According to the International Egg Commission, this year’s World Egg Day celebrates the brilliant versatility of the egg and its vast variety of benefits to people of every age and stage of life. The egg is one of the most nutrient-dense natural food sources on the planet. It improves brain function, supports physical strength, aids in child growth and more. The IEC also notes the egg is the most environmentally sustainable and affordable animal-source proteins available. Eggs contain 13 vitamins and minerals required by the human body, and the egg industry is a significant source of income for rural populations around the world. (And farming them is old school: it’s likely that domesticated laying hens date back as far as 7500 BCE.)

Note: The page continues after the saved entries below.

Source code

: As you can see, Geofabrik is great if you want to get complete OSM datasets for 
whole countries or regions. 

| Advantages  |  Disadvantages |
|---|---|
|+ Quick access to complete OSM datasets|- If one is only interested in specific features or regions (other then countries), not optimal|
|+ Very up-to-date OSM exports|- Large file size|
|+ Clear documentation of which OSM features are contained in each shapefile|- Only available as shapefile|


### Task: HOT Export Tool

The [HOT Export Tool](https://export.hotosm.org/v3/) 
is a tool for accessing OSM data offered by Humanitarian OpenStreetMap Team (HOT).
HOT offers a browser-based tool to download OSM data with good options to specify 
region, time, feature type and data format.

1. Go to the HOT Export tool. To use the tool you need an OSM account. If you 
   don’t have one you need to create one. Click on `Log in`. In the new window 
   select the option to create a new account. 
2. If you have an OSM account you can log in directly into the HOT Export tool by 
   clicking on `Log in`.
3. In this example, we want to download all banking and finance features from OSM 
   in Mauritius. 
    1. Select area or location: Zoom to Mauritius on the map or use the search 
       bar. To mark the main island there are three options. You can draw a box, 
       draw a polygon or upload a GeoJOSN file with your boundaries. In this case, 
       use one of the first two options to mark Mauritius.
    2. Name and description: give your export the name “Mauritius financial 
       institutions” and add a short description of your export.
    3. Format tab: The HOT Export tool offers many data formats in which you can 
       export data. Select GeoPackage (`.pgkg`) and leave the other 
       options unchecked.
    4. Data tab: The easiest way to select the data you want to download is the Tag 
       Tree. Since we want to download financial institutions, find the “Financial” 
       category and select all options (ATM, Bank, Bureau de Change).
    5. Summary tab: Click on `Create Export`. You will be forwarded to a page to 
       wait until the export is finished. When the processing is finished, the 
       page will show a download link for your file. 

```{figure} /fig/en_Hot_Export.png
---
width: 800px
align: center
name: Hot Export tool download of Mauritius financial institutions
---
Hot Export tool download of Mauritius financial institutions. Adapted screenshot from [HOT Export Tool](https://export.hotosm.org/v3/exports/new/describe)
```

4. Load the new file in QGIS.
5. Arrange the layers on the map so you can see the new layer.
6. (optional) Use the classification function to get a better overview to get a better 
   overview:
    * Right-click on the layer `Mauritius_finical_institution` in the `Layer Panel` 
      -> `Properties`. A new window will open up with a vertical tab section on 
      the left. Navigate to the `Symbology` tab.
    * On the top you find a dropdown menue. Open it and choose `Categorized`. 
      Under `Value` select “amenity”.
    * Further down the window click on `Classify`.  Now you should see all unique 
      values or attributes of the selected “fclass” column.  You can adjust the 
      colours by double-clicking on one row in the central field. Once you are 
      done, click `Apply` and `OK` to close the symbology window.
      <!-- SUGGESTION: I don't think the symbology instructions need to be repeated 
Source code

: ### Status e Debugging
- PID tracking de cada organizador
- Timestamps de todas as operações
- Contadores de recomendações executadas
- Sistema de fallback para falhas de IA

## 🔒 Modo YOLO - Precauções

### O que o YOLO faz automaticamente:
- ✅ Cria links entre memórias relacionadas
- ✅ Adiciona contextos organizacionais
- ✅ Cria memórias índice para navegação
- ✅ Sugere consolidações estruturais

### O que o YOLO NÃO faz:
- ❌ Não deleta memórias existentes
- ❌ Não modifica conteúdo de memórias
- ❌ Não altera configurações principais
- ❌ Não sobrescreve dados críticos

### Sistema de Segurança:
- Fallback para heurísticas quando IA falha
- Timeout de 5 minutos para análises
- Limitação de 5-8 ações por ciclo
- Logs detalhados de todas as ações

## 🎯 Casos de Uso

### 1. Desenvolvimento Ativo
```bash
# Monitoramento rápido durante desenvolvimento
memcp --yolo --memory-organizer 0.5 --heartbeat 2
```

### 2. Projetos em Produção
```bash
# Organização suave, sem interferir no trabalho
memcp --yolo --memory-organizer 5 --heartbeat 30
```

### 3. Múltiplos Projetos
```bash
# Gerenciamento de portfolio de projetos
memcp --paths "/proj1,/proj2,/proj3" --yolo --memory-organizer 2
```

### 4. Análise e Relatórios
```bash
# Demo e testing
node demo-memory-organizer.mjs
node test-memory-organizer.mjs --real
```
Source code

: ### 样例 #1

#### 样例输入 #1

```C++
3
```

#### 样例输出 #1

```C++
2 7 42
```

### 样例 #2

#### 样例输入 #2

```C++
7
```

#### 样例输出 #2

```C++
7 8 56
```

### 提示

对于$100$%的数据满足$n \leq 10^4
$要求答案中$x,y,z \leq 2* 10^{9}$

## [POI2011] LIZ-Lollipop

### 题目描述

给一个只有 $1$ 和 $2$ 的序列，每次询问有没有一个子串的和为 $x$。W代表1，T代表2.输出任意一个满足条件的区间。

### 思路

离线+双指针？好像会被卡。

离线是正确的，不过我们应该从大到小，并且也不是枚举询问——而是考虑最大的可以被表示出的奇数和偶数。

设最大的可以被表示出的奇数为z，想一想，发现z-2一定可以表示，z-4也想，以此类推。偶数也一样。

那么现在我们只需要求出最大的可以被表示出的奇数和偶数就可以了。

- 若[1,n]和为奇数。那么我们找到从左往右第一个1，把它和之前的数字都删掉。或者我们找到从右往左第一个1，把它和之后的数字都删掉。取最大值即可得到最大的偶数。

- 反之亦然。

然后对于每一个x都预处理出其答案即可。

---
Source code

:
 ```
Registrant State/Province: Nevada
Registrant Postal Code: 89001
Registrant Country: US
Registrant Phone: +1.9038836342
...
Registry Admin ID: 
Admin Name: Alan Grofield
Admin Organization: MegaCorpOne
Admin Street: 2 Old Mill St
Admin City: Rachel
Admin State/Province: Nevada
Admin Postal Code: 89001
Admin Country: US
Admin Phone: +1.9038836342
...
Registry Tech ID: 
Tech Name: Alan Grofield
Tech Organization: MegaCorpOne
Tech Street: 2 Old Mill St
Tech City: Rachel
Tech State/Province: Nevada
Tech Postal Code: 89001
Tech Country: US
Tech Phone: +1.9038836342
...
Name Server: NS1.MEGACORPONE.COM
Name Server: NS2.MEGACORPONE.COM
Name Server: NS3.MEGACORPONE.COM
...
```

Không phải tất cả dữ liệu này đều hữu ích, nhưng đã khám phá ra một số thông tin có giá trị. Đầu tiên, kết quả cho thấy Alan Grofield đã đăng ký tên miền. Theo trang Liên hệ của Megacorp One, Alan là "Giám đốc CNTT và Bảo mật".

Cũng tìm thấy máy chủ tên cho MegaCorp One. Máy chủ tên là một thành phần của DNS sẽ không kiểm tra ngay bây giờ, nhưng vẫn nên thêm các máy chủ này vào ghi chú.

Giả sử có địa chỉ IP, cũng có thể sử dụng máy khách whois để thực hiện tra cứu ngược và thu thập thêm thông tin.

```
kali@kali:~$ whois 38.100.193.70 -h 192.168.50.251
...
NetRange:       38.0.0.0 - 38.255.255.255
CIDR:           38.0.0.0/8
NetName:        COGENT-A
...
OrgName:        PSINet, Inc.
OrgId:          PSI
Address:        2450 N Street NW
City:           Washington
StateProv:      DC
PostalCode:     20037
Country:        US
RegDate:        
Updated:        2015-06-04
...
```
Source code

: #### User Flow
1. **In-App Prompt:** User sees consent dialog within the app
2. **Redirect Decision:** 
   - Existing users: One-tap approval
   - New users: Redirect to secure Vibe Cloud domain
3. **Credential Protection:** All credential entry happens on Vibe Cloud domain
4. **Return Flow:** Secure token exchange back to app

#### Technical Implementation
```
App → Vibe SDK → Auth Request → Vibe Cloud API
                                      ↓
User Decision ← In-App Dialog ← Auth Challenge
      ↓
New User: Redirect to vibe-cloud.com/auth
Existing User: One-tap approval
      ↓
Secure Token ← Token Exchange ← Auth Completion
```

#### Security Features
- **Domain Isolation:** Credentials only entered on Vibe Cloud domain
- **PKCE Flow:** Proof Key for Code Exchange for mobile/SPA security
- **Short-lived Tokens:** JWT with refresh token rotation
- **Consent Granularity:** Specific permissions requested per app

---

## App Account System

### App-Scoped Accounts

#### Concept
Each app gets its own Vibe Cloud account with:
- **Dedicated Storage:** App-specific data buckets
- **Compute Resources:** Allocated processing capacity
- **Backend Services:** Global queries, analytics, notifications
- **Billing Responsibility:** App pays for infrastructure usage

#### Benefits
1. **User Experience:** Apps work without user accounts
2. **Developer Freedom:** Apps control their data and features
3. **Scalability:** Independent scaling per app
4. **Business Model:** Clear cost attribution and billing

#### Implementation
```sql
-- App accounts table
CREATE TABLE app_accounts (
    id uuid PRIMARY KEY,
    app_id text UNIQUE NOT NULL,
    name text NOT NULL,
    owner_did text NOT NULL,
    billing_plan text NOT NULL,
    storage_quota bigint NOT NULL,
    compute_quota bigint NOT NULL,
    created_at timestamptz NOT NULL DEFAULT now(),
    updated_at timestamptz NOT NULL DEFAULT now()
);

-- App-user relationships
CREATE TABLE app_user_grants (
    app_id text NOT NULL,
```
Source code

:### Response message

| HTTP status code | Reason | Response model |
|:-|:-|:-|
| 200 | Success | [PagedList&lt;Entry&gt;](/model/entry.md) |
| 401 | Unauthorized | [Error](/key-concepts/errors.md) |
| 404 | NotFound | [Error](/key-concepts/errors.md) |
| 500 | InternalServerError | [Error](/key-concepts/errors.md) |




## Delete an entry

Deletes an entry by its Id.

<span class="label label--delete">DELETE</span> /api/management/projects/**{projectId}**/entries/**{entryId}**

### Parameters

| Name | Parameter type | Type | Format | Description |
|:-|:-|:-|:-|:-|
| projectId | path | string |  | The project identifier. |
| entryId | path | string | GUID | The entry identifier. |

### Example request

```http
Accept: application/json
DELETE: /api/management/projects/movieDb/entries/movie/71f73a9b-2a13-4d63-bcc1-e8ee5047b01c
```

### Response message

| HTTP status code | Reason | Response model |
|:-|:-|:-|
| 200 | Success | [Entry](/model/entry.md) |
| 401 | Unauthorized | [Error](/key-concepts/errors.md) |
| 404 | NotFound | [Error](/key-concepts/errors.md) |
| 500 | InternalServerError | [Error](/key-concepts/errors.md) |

How popular are eggs? Consumption of the round food was about 294 eggs per person in the U.S. in 2019, eaten either by themselves (hello, brunch besties!) or in other products (hello, baked treats!). And, according to United Egg Producers, the majority of eggs in America are produced east of the Mississippi. The USDA notes that the vast majority (87%) of eggs produced in the U.S. are unfertilized table eggs. These eggs are produced for consumption and are what you will find sold at the grocery store. Only 13% of eggs are fertilized, or hatching eggs, which are used for producing chickens.

You’ve likely seen the term “farm fresh eggs” either in the grocery store or at a roadside stand, but what could be fresher than gathering your own eggs every morning? Laying chickens come in a variety of different breeds that produce a variety of eggs with varying qualities, but in general, the top 10 laying breeds are Leghorn, Rhode Island Red, Plymouth Rock, Australorp, Red Star, Orpington, Spanish, Sussex, Chantecler and Brahma. Leghorns and Plymouth Rocks can produce up to 280 eggs a year! That can save you a lot of money if you use a lot of eggs – and if you don’t, you can always sell some to neighbors. Everyone needs an egg now and then.